Once you make a decision about where you’re going to put down roots, be sure that each payer, including new jobs and the Defense Finance and Accounting Service (DFAS) has the correct state and federal tax withholding information so that you aren’t stuck with a huge bill at the end of the tax year.  I’ve heard many recent retirees report that they forgot to change their state withholding with DFAS and it was a tax-time hassle.

About the Author

Kate Horrell
Kate Horrell is a military financial coach, mom of four teens, and Navy spouse. She has a background in taxes and mortgage banking, and a trove of experience helping other military families with their money. Follow her on twitter @realKateHorrell.
  • CW5 Graves

    I would like to give an update from the state of North Carolina (NC) for military personnel. NC recently passed a law that any individuals who have served in the military service and retired, DO NOT pay state income tax. This change is referred to as the “Bailey Act”. We moved from Florida (which has no tax income tax) to North Carolina (due to the Bailey Act)and have not paid state income tax since our retirements (my husband is also retired military). I would suggest that individuals who do plan on moving or have retired from military service, contact a lawyer/accountant who knows the roots of what the state may offer to retired military.

    • Kate

      As I understand the Bailey decision, it only applies to retirement income earned from a government plan in which the plan participant had met certain vesting thresholds by 12 August 1989. It does not apply to all military retirement income, nor does it apply to any other type of income that is earned after military service (such as investment income or income from a second career.) The Bailey decision affects few enough people that North Carolina is generally not included in any lists of states that do not tax military retirement income.

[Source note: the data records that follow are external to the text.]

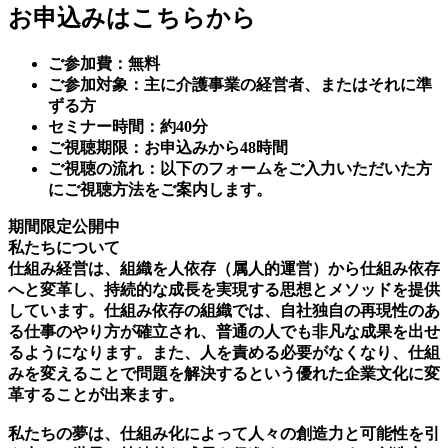
お申込みはこちらから
ご参加費：無料
ご参加対象：主に介護事業の経営者、またはそれに準
ずる方
セミナー時間：約40分
ご視聴期限：お申込みから48時間
ご視聴の流れ：以下のフォームをご入力いただいた方
にご視聴方法をご案内します。
期間限定公開中
私たちについて
仕組み経営は、組織を人依存（属人的運営）から仕組み依存
へと変革し、持続的な成長を実現する思想とメソッドを提供
しています。仕組み依存の組織では、自社独自の再現性のあ
る仕事のやり方が確立され、普通の人でも非凡な成果を出せ
るようになります。また、人を責める必要がなくなり、仕組
みを変えることで問題を解決するという優れた企業文化に変
革することが出来ます。
私たちの夢は、仕組み化によって人々の創造力と可能性を引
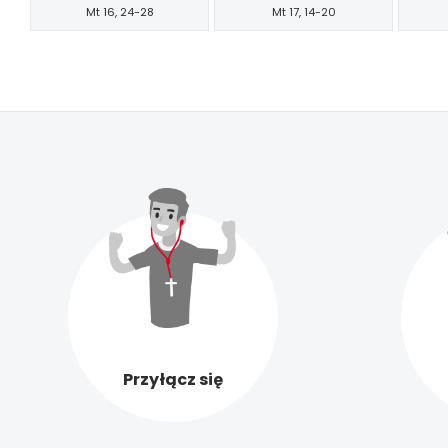
Mt 16, 24-28
Mt 17, 14-20
Przyłącz się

      It is always important to thoroughly check all the nuances of the state tax laws before making a decision.

      Thanks for reminding those who had 5 years of creditable service on 12 August 1989 that there is a special situation for them with regard to North Carolina state income taxes on their military pensions.

  • Howard HELTON

    that means one must pay the new “state of legal residency” taxes on the capital gains from selling a house in the former state. For example, as a Florida Resident (with no income tax), I became a “legal resident of the Commonwealth of Virginia” when I retired. Two years later I sold a rental house in Florida that had been depreciated over the years to “zero”. I had to pay $8,900 capital gains tax to Virginia. Guess I helped pay the Virginia State Utility Bill that month! Had not planned for that.

    • Kate

      This is one of the many important tax issues that people don’t think about. I’m curious – would you have done anything differently if you had known about this??

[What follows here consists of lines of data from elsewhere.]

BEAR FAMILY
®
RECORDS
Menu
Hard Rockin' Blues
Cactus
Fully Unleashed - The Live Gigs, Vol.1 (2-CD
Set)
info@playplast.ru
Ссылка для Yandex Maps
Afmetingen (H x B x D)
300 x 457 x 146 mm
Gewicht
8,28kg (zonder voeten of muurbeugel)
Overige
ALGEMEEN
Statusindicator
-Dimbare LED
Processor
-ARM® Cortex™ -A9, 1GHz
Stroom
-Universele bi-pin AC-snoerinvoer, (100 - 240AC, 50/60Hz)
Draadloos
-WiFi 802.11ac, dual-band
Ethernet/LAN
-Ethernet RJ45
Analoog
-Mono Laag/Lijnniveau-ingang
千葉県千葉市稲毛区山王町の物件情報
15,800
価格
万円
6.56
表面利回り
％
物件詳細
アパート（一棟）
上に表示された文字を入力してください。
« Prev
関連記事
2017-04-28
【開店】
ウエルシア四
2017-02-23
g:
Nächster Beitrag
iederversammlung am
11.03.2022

      Thanks for the comment.

  • Summer Rose

    Right now, Kentucky does not tax Social Security or other States Public Employees retirements because they do not tax their own.
    Military retirees are not taxed IF they retired before a certain date/year, which I believe is like 1990-92.
    A person would need to see for themselves what the date is.
    After that date, a portion of the military retirement pay is taxed.
    As I military retired in 1987 I came under the no tax rule, which was nice having moved from WA state where there is no State Income tax, as neither my military or civilian LEO retirements are taxed. I was medically retired from that in 2002.
    I had fully expected to be taxed, so you can believe it was a truly wonderful thing to find out I was not to be.
    Learned about it from the Tax Person I used in 2004 when I first moved to KY.
    As in any tax matters, States can and will change their laws/rules when they believe they need to gain more funds for their coffers.
    So as we all know, nothing is ever “cut in stone” when it comes to taxes.
    Taxes RARELY go down, but always seem to go up.
    I fully agree with the premise of the article, check and look before you move anywhere. Along with taxes; this also should be checked out: WHAT IS the actual cost of living where you are thinking about moving to.